Update to an 8,000-Year-Old Tool

A video of a revised version of the ax has been making the rounds on the internet. The LeverAxe is a decided improvement on the tool that has served humanity (relatively unchanged) for 8,000 years. This new device uses physics to make the ax safer, more efficient, and that much cooler.

Everybody knows what a traditional ax looks like. It's basically a wedge on a handle. The wedge is symmetric, with the weight evenly distributed (or centered) over the blade. As the blade strikes the wood, the ax's force is transmitted to the wood across the wedge shape. And, if you swing hard enough, the wood will split. It's pretty straightforward.

The LeverAxe uses principles of the lever to split wood more efficiently. The ax's weight is set off-center, so as the ax strikes the wood, it penetrates the wood a little and expels the rest of the gravitational energy by rotating and splitting the wood in the same way you would with a lever. This design requires less force than a traditional ax to split wood.

An Added Bonus

Those who have split wood using a traditional ax know that it's not an easy task. It's a tiring job that we only do because the reward is greater than the work. The LeverAxe requires less brute force as it transfers most of the energy it uses to the wood, unlike a traditional ax that will transfer a lot of energy back to the wood-chopper.

This ax update gets even better.
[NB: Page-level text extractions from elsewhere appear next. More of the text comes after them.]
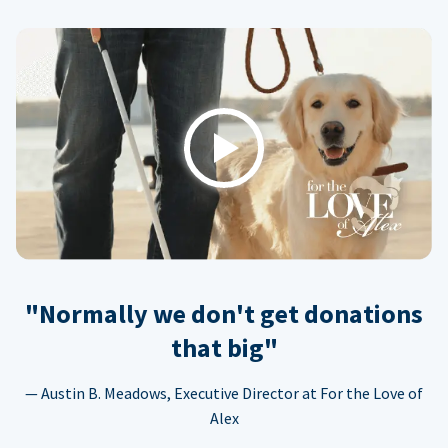
Play
"Normally we don't get donations
that big"
— Austin B. Meadows, Executive Director at For the Love of
Alex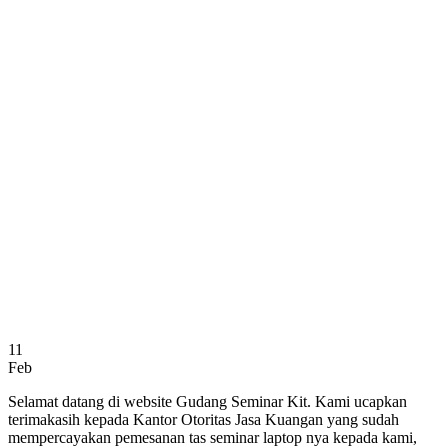
11
Feb
Selamat datang di website Gudang Seminar Kit. Kami ucapkan
terimakasih kepada Kantor Otoritas Jasa Kuangan yang sudah
mempercayakan pemesanan tas seminar laptop nya kepada kami,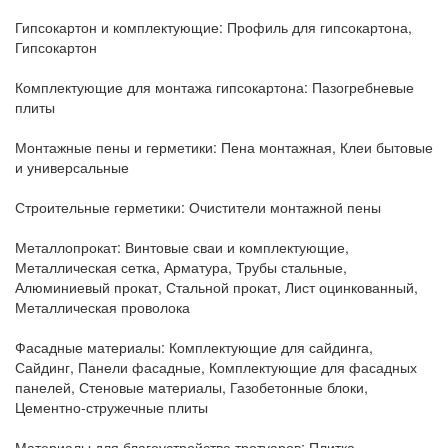
Гипсокартон и комплектующие:
Профиль для гипсокартона,
Гипсокартон
Комплектующие для монтажа гипсокартона:
Пазогребневые
плиты
Монтажные пены и герметики:
Пена монтажная, Клеи бытовые
и универсальные
Строительные герметики:
Очистители монтажной пены
Металлопрокат:
Винтовые сваи и комплектующие,
Металлическая сетка, Арматура, Трубы стальные,
Алюминиевый прокат, Стальной прокат, Лист оцинкованный,
Металлическая проволока
Фасадные материалы:
Комплектующие для сайдинга,
Сайдинг, Панели фасадные, Комплектующие для фасадных
панелей, Стеновые материалы, Газобетонные блоки,
Цементно-стружечные плиты
Материалы для благоустройства тротуаров:
Плитка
Because it splits wood using a lever instead of a brute-force wedge, the tool never gets stuck in the wood. That means the days of wedging your ax in a knot are over.

Click to View Full Infographic

Heikki Kärnä, the man who invented the LeverAxe, describes it in action: "When using a chopping block with a tire setup, you can achieve a burst of strikes at a frequency of 100 strikes a minute. Thus, as an example, using 10 strikes to chop a log would take 6 seconds."

Currently, a LeverAxe costs more than $200, so they aren't cheap, but if you chop a lot of wood, it might be worth the investment.